WB: It took you ten years to complete your first collection of stories, The Lost Salt Gift of Blood, and ten years to complete the second collection, As Birds Bring Forth the Sun and Other Stories, and then it took you over thirteen years to finish the novel. Has it simply been a matter of finding the time? Was it the obligations of teaching and raising your large family? Or the fact that you could only work in the summers? Or is it just a pace that you prefer?
AM: It was just the limited amounts of time. There's only twenty-four hours in the day, and I was doing lots of other things. At one point in my life, when I wasn't getting any writing done, I wondered if I was just being lazy, so I decided to try to write for two hours every single day. But it didn't work. If I was busy with other things until say four o'clock, then I'd be worried that I hadn't done anything yet. So maybe I'd push it back to ten o'clock in the evening, but then I'd only have two hours left before midnight, and I'd be so tired that I really couldn't think. So all my efforts at a self-imposed discipline were actually making things worse instead of better. So I gave up the idea and accepted the fact that I could work better and more efficiently on the vacations. There's just too much to do during the semesters as a university professor, and my wife and I had six children. But I have no regrets about anything.
WB: Many apocryphal stories have popped up in Canada about how your publisher, Douglas Gibson, finally got you to finish No Great Mischief. One story has him driving from Toronto to Windsor, sneaking into your office and stealing the manuscript, supposedly written on exam booklets. Another has him flying to Nova Scotia and literally pulling the manuscript from your grasp. Another involves a bribe of a bottle of whiskey. Gibson has written an interesting essay about the whole business that was published in Alistair MacLeod: Essays on His Work. But regardless of what really happened, there's still the lingering impression that you were reluctant to wrap up the novel. Is that true?
AM: Not really, it's just that Douglas wanted the novel before it was finished because he was trying to meet a publishing deadline.

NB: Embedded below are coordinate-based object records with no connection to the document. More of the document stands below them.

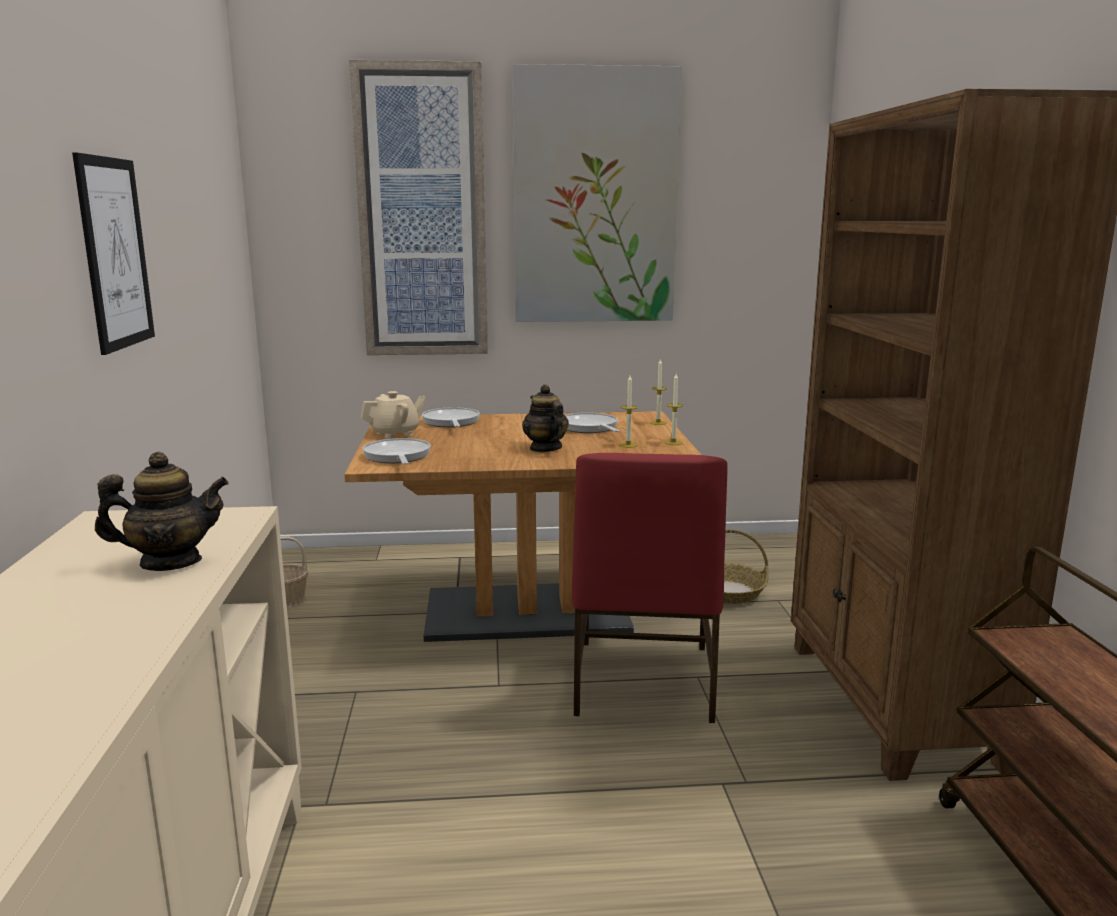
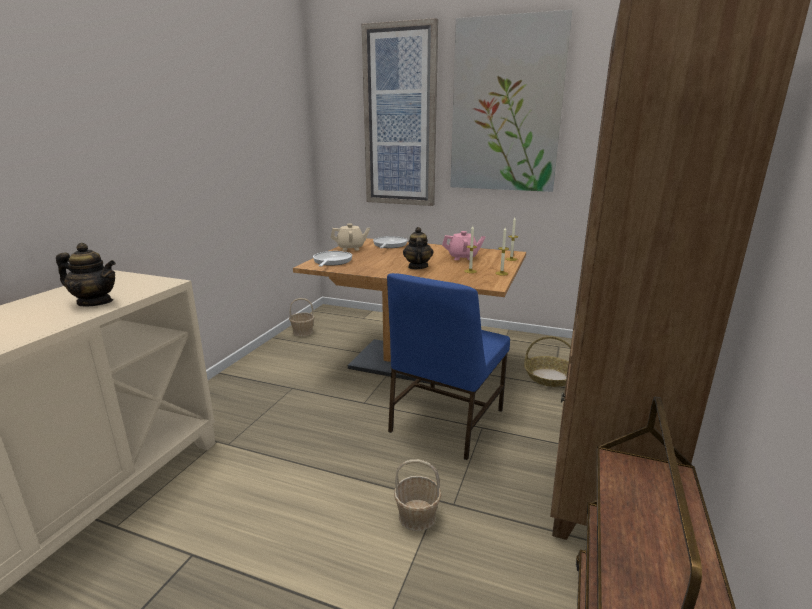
camera: 25 degrees right, 5 degrees up
(115, 253) = (167, 137): picture -> none
(589, 428) = (463, 257): frying pan -> pink teapot
(642, 681) = (445, 421): red chair -> blue chair
(714, 811) = (417, 516): none -> basket

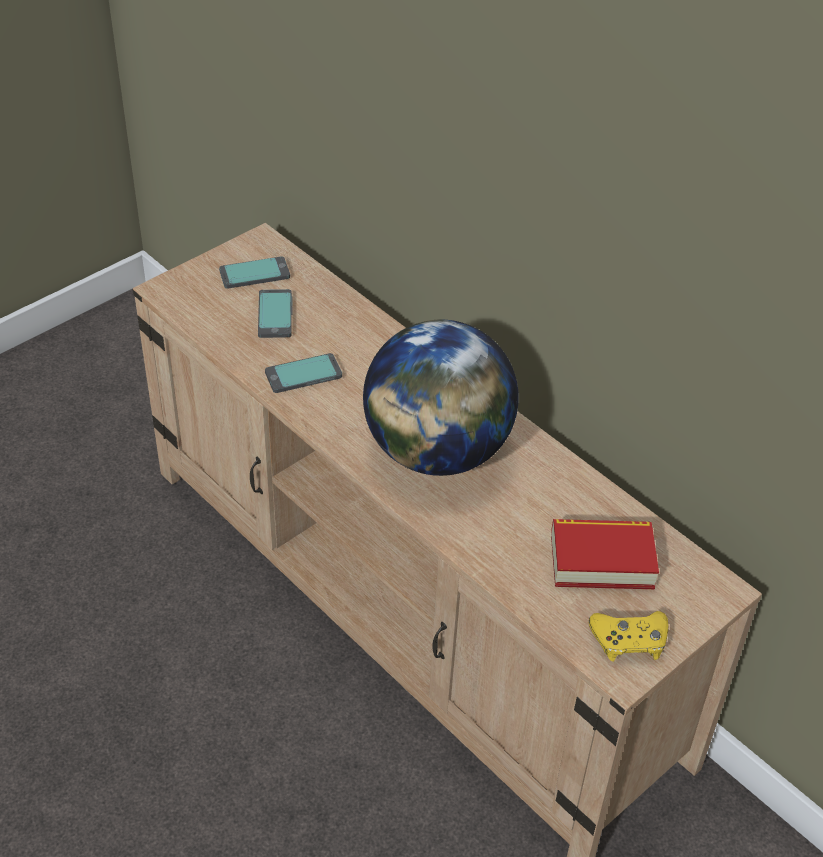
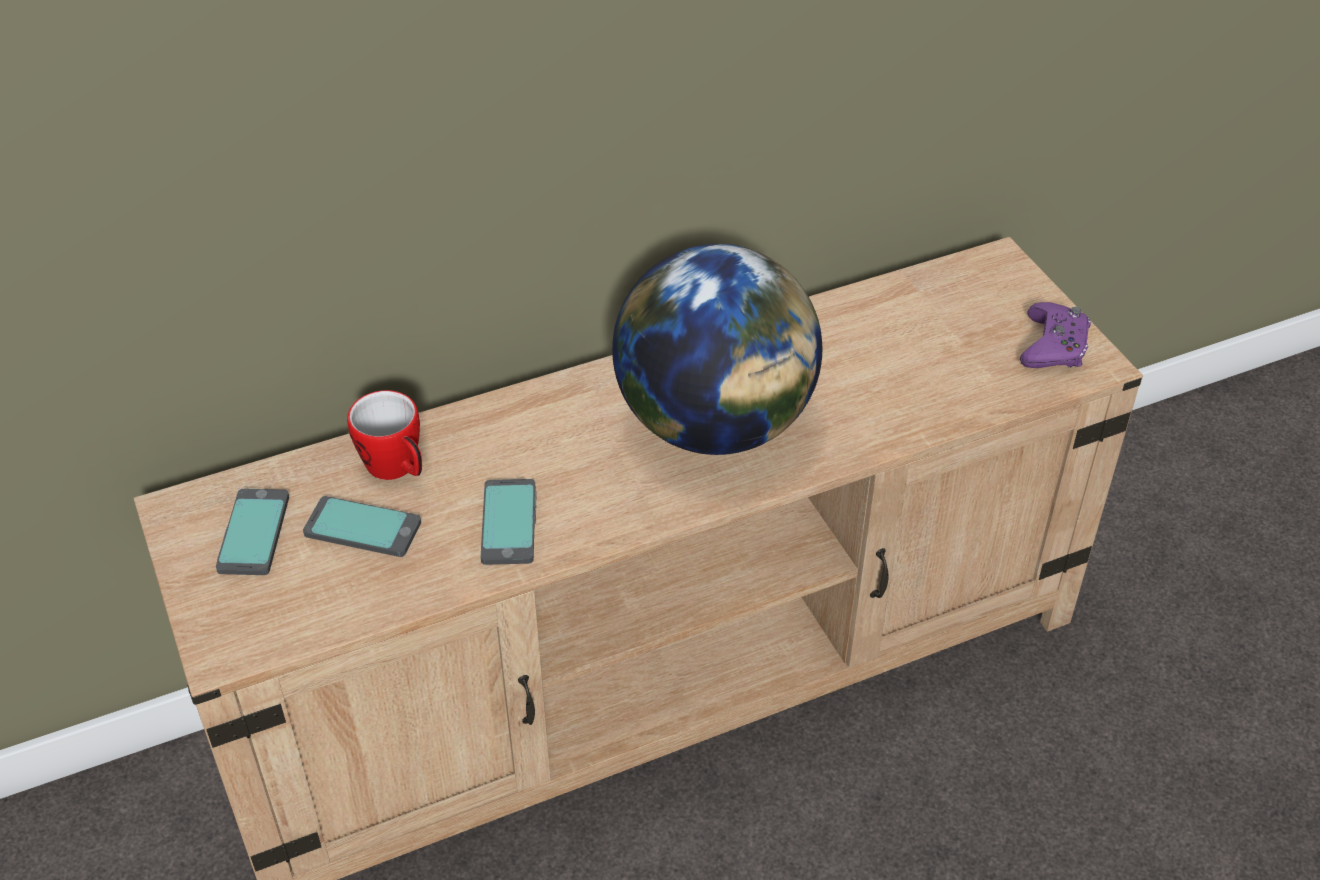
camera: 70 degrees left, 0 degrees up
(330, 315) = (397, 469): none -> mug
(601, 560) = (935, 334): book -> none
(629, 640) = (1053, 346): yellow game controller -> purple game controller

WB: Did he have to wait very long?
AM: No, it all worked out just fine. He came to Windsor because of his deadline, and the novel was actually finished at that point, but I hadn't had the time to type a lot of it, so he said, "Just give me what you've got." Then he got a typist to type it up rather quickly, and I didn't mind at all since I had no intention of doing any revising at the typewriter. So I was very fortunate with the way things worked out, publishing my first novel at the age of sixty-two!

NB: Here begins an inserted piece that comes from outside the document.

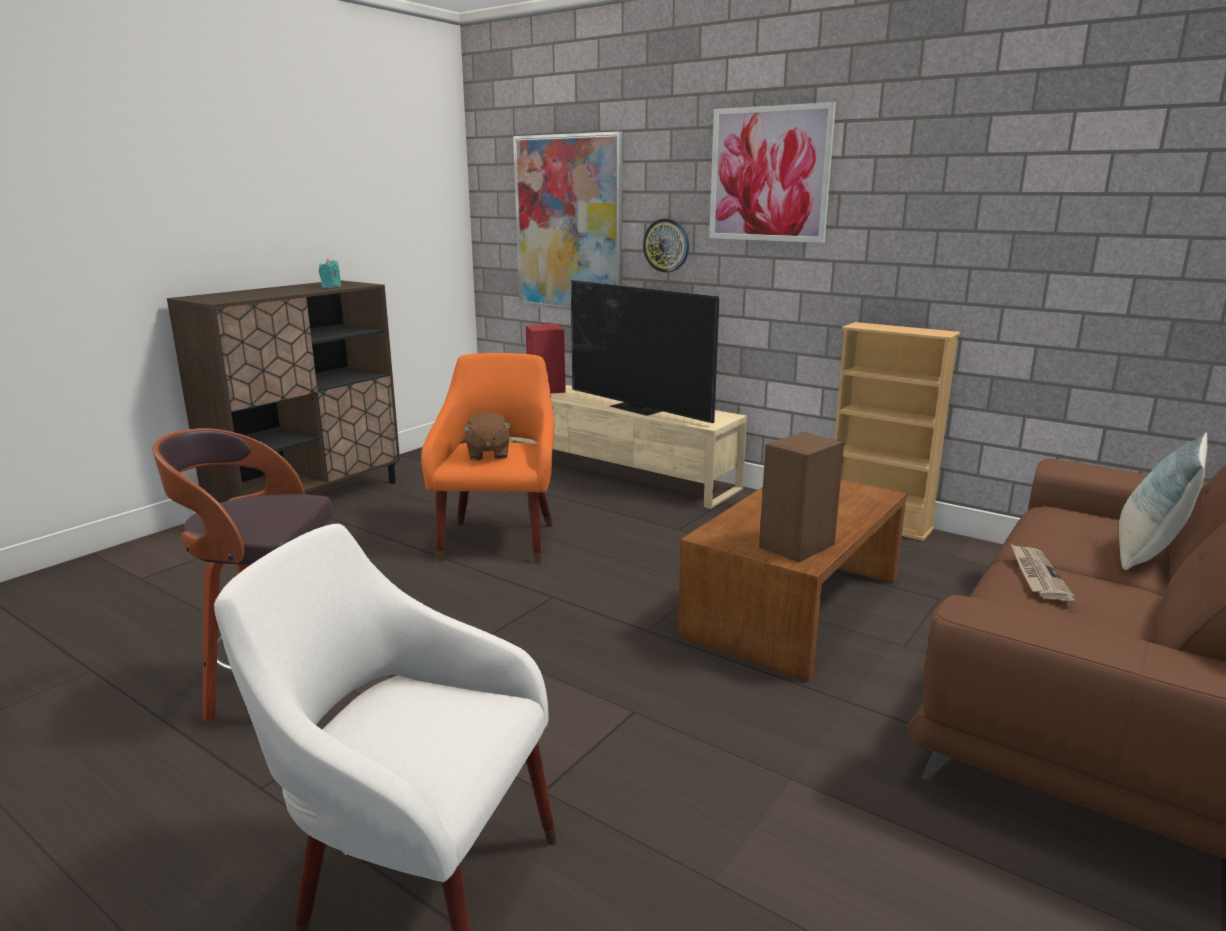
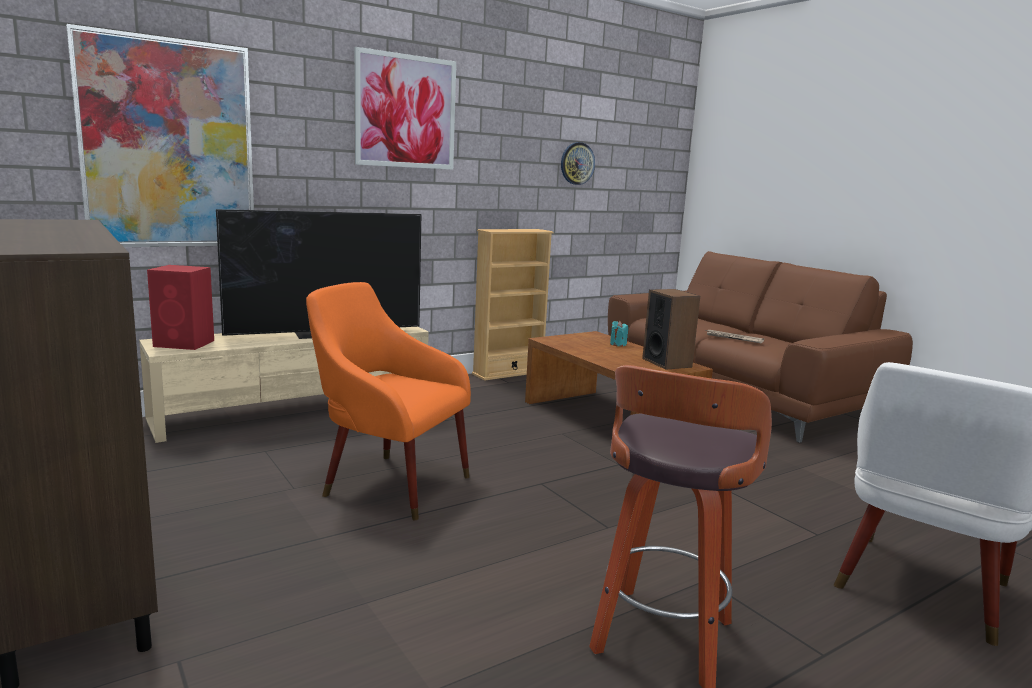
camera: 70 degrees left, 5 degrees down
(331, 287) = (61, 225): turquoise candle -> turquoise candle (618, 344)
(487, 454) = (404, 389): brown plush toy -> none
(666, 245) = (307, 171): wall clock -> wall clock (577, 163)
(1147, 554) = (713, 322): pillow -> none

WB: I hope, now that you've retired from teaching, that there'll be many more stories and novels in the future, and I'd like to finish up today by asking you to read a passage from your story "The Road to Rankin's Point," which is about a sick young man of twenty-three who has only a few months to live and decides to visit his elderly grandmother.

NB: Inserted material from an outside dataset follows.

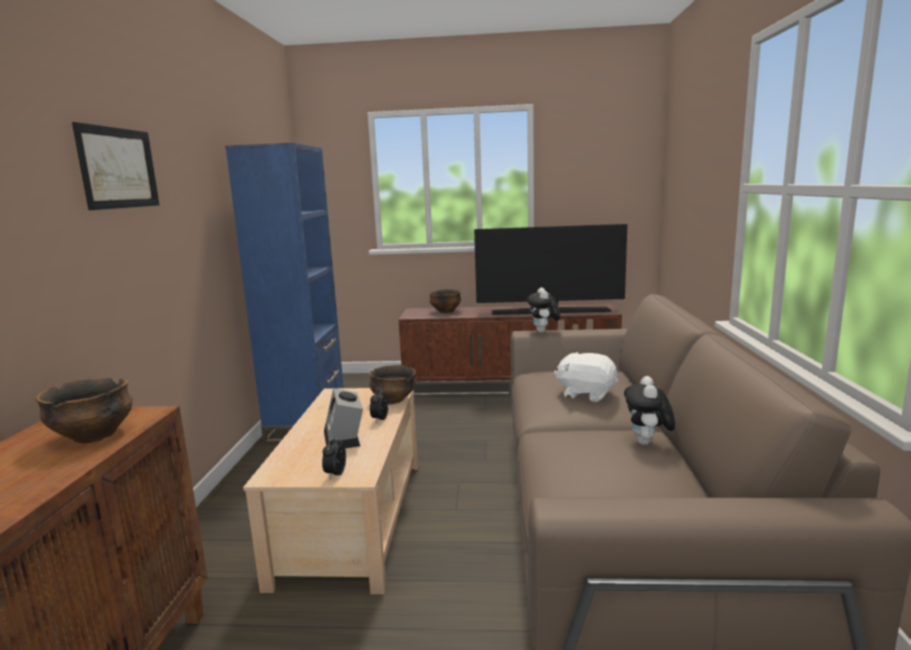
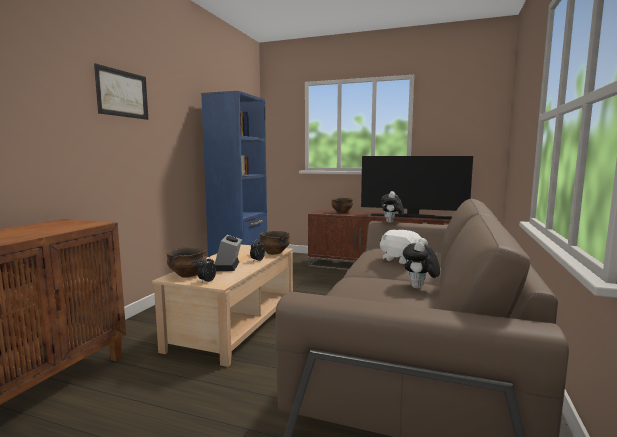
camera: 15 degrees right, 5 degrees down
(94, 435) = (61, 227): bowl -> bowl (188, 275)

AM: I'll be glad to read that passage:

"I rise and climb the steep road until I am standing at the cliff's edge which faces out to sea. I turn my head to the left and try to look up the coast to the home and buildings of Rankin's Point, but I cannot see in the darkness. For the first time in the centuries since the Scottish emigrations there is no human life at the end of this dark road. I turn again to the open sea and concentrate very hard on seeing something but it is no use. My grandmother cannot see Prince Edward Island now nor ever will again. I look down into the darkness beneath my feet but there too there is only a darkened void although I can hear the water lapping gently on the boulders far below."

WB: Thank you, Alistair, for your time and your wonderful writings.
AM: Thank you, Bill, and since your grandmother was a MacDonald, I'll finish up by saying, "My hope is constant in thee, Clan Donald."